## [DIRECTIONS FOR THIS TASK]
Print, please, the line that contains "pinky pip: (151, 162)" and each line after it to the end of the entries, unchanged and with nothing else.

## [EXTRACTED MATERIAL]
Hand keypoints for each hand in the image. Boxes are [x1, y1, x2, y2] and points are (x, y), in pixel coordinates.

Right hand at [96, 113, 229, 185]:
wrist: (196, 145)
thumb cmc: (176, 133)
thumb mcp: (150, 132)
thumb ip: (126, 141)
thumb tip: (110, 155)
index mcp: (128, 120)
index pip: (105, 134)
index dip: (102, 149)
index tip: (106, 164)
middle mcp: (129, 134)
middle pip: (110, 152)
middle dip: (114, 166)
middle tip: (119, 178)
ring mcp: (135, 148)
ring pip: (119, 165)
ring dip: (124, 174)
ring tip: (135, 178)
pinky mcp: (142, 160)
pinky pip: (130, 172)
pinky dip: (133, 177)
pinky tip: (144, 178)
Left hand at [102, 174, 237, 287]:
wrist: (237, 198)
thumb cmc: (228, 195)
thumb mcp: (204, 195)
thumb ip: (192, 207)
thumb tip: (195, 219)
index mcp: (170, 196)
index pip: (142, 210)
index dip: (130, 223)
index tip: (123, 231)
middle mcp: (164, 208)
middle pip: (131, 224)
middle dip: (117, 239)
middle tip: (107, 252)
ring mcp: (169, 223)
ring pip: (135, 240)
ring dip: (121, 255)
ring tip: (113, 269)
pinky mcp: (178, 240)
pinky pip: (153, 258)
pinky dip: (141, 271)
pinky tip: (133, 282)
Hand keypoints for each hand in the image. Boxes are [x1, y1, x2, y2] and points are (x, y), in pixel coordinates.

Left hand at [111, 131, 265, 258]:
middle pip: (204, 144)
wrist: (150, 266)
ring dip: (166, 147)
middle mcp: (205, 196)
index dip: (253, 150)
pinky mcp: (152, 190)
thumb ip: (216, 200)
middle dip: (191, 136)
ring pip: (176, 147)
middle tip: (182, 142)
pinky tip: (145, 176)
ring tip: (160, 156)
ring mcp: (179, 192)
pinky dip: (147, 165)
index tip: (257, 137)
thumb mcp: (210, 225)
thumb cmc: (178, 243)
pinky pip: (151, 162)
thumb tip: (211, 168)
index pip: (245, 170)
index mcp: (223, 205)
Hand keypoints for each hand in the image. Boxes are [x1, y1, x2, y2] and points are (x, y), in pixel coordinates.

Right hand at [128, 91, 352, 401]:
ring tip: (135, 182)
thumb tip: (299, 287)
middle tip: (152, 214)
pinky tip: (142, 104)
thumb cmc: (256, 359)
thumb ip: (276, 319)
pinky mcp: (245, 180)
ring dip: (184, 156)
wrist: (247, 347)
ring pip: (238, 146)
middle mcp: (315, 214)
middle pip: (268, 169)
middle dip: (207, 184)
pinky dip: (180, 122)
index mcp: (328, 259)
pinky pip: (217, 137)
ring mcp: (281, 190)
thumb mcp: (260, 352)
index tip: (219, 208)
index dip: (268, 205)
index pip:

## [EXERCISE ANSWER]
pinky pip: (151, 162)
thumb tip: (211, 168)
index pip: (245, 170)
index mcp: (223, 205)
Hand keypoints for each hand in the image. Boxes are [x1, y1, x2, y2] and points are (x, y), in pixel coordinates.

Right hand at [128, 91, 352, 401]:
ring tip: (135, 182)
thumb tip: (299, 287)
middle tip: (152, 214)
pinky tip: (142, 104)
thumb cmc: (256, 359)
thumb ip: (276, 319)
pinky mcp: (245, 180)
ring dip: (184, 156)
wrist: (247, 347)
ring pip: (238, 146)
middle mcp: (315, 214)
middle pip: (268, 169)
middle dip: (207, 184)
pinky dip: (180, 122)
index mcp: (328, 259)
pinky pip: (217, 137)
ring mcp: (281, 190)
thumb mcp: (260, 352)
index tip: (219, 208)
index dip: (268, 205)
index pip:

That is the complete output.